"Ijazahnya asli, tapi orangnya palsu." Kalimat ini dilontarkan oleh Rocky Gerung, sosok yang kerap disebut sebagai filsuf publik Indonesia, dalam salah satu podcast Hendri Satrio Official yang kembali membicarakan isu ijazah Presiden Joko Widodo.
Pernyataan tersebut sontak menarik perhatian, bukan hanya karena muatannya yang provokatif, tetapi karena datang dari seseorang yang dikenal sebagai pengamat tajam sekaligus penggoda akal sehat publik.
Namun, ketika kalimat ini tak diikuti penjelasan argumentatif yang memadai, pertanyaan pun muncul: Apakah pernyataan Rocky ini mengandung logika yang benar? Apakah ini sungguh refleksi filsafat atau sekadar permainan retorika yang mengaburkan substansi? Apakah kita sedang diajak berpikir kritis atau malah sedang diseret dalam jebakan absurditas?
Artikel ini mencoba membedah dan menilai logika di balik pernyataan Rocky Gerung secara objektif, kritis, dan komprehensif.
---
Ijazah Asli, Orangnya Palsu: Antara Kritik dan Karikatur
Pernyataan Rocky, "Ijazahnya asli, tapi orangnya palsu," secara linguistik bersifat paradoksal dan hiperbolik. Dalam tradisi retorika, kalimat ini termasuk ke dalam oxymoron --- dua hal yang tampak bertentangan tapi diletakkan berdekatan untuk menimbulkan efek dramatik atau reflektif. Namun dalam logika argumen, kalimat ini mengalami problem serius karena mencampur dua ranah berbeda: ranah hukum-administratif dan ranah moral-eksistensial.

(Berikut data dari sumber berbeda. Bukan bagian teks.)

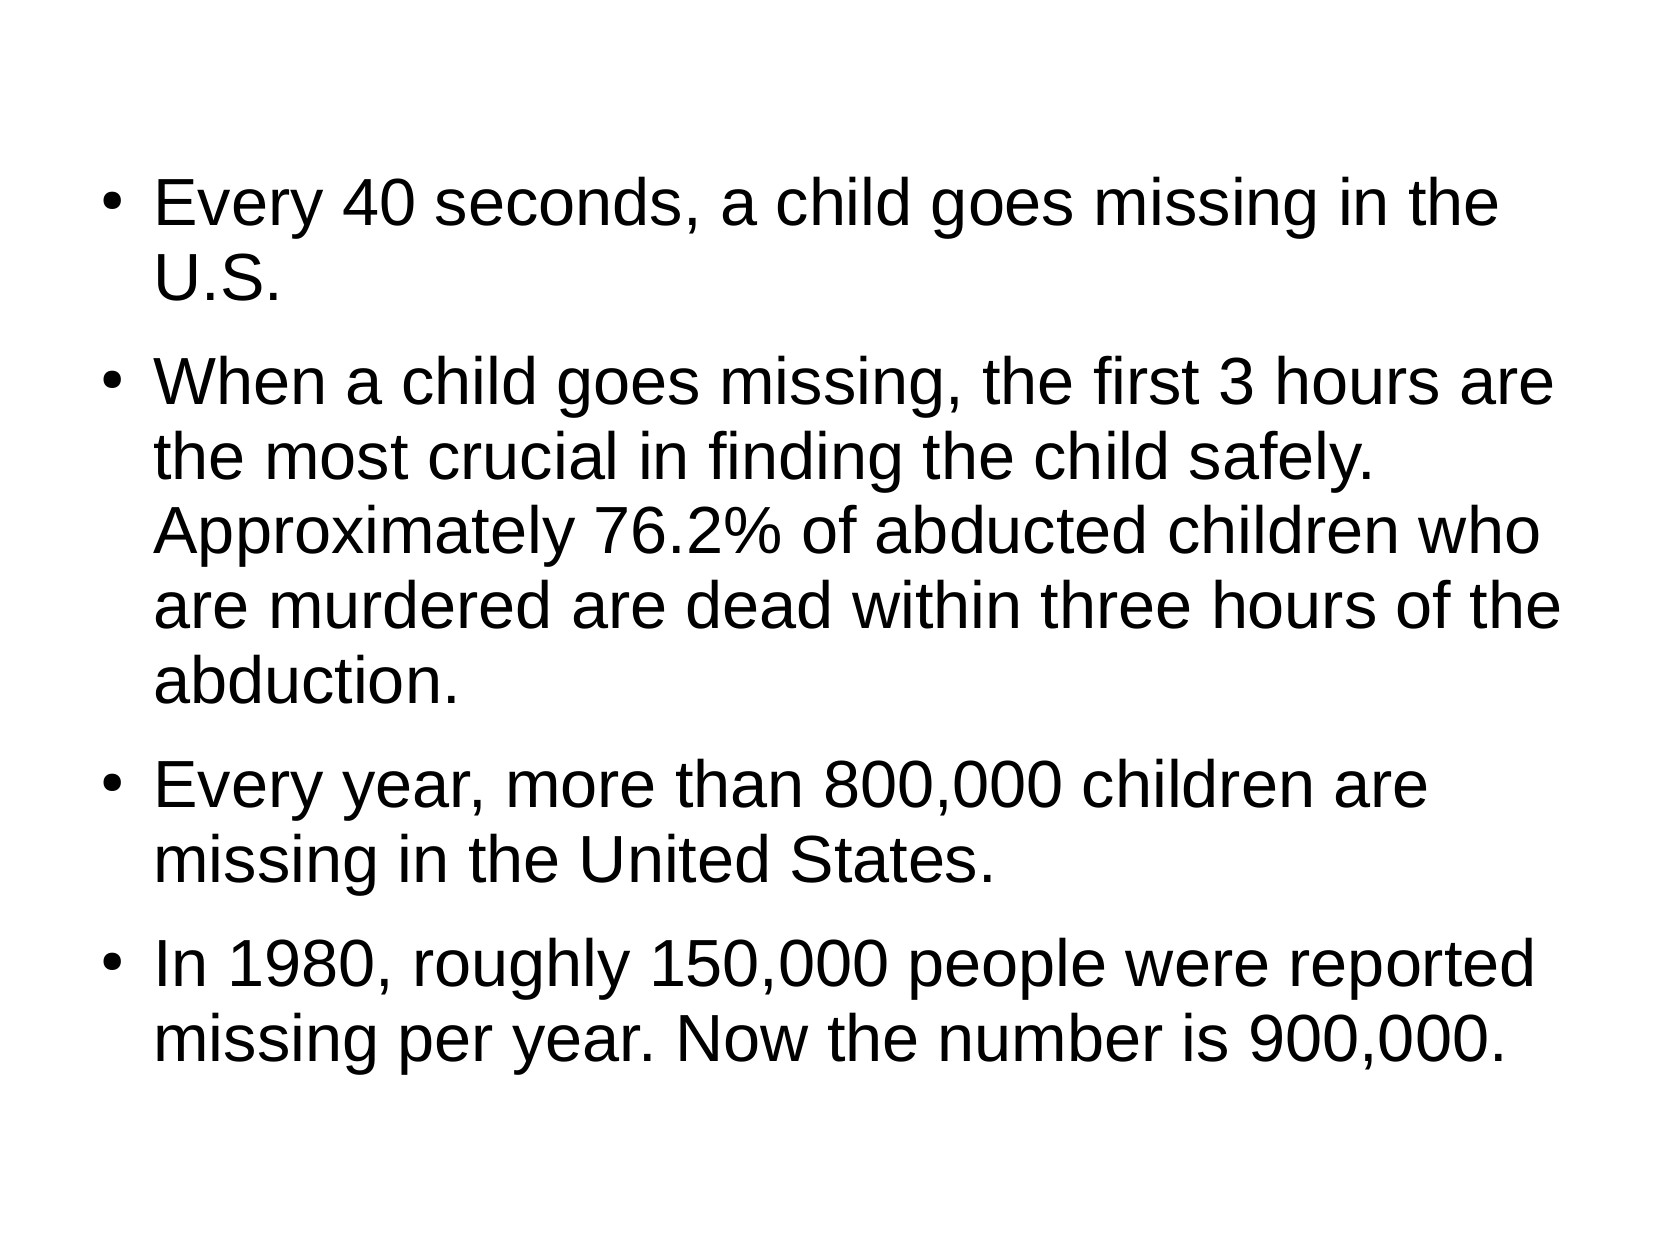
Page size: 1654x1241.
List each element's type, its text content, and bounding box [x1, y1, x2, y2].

list Every 40 seconds, a child goes missing in the U.S. When a child goes missing, the first 3 hours are the most crucial in finding the child safely. Approximately 76.2% of abducted children who are murdered are dead within three hours of the abduction. Every year, more than 800,000 children are missing in the United States. In 1980, roughly 150,000 people were reported missing per year. Now the number is 900,000. [82, 165, 1571, 1156]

Ijazah adalah dokumen administratif yang mengonfirmasi pencapaian akademik seseorang. Jika ijazah Jokowi asli --- yang bahkan sudah ditegaskan oleh Universitas Gadjah Mada, Kementerian Pendidikan, dan berbagai lembaga hukum --- maka tuduhan bahwa Jokowi palsu sebagai pribadi membutuhkan argumen terpisah yang berdiri sendiri. Sayangnya, Rocky tak memberikan argumen tersebut.

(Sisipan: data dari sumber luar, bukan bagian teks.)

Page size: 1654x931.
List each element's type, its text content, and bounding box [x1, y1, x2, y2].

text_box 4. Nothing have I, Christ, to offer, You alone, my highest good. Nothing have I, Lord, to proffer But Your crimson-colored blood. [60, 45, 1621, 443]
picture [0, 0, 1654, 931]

Dalam logika kritis, ini disebut sebagai logical leap --- sebuah lompatan asumsi yang tidak ditopang oleh penjelasan yang memadai. Pernyataan seperti ini bisa menyusup sebagai non sequitur (kesimpulan yang tidak mengikuti premis), atau bahkan poisoning the well, yaitu mendiskreditkan seseorang sejak awal dengan tuduhan tak terverifikasi, sehingga semua tindakannya tampak mencurigakan sejak awal.
---
Filsafat atau Retorika Kosong?
Bila kita memakai kacamata filsafat --- terutama filsafat eksistensial atau kritik ideologi --- pernyataan "yang palsu adalah Jokowi" mungkin bisa dimaknai sebagai kritik terhadap keotentikan seseorang dalam menjalankan perannya sebagai pemimpin rakyat. Rocky bisa saja sedang mencoba menggugat keaslian niat, tindakan, atau prinsip seorang Jokowi dalam membela rakyat kecil, sebagaimana janji-janji kampanyenya dahulu.
Namun masalahnya, dalam dunia filsafat pun kritik semacam ini harus dibangun secara metodologis dan rasional. Filsuf besar seperti Socrates, Nietzsche, maupun Camus tidak berhenti pada provokasi, tetapi membuka ruang dialog, dialektika, dan pencarian makna yang otentik melalui argumentasi yang jernih.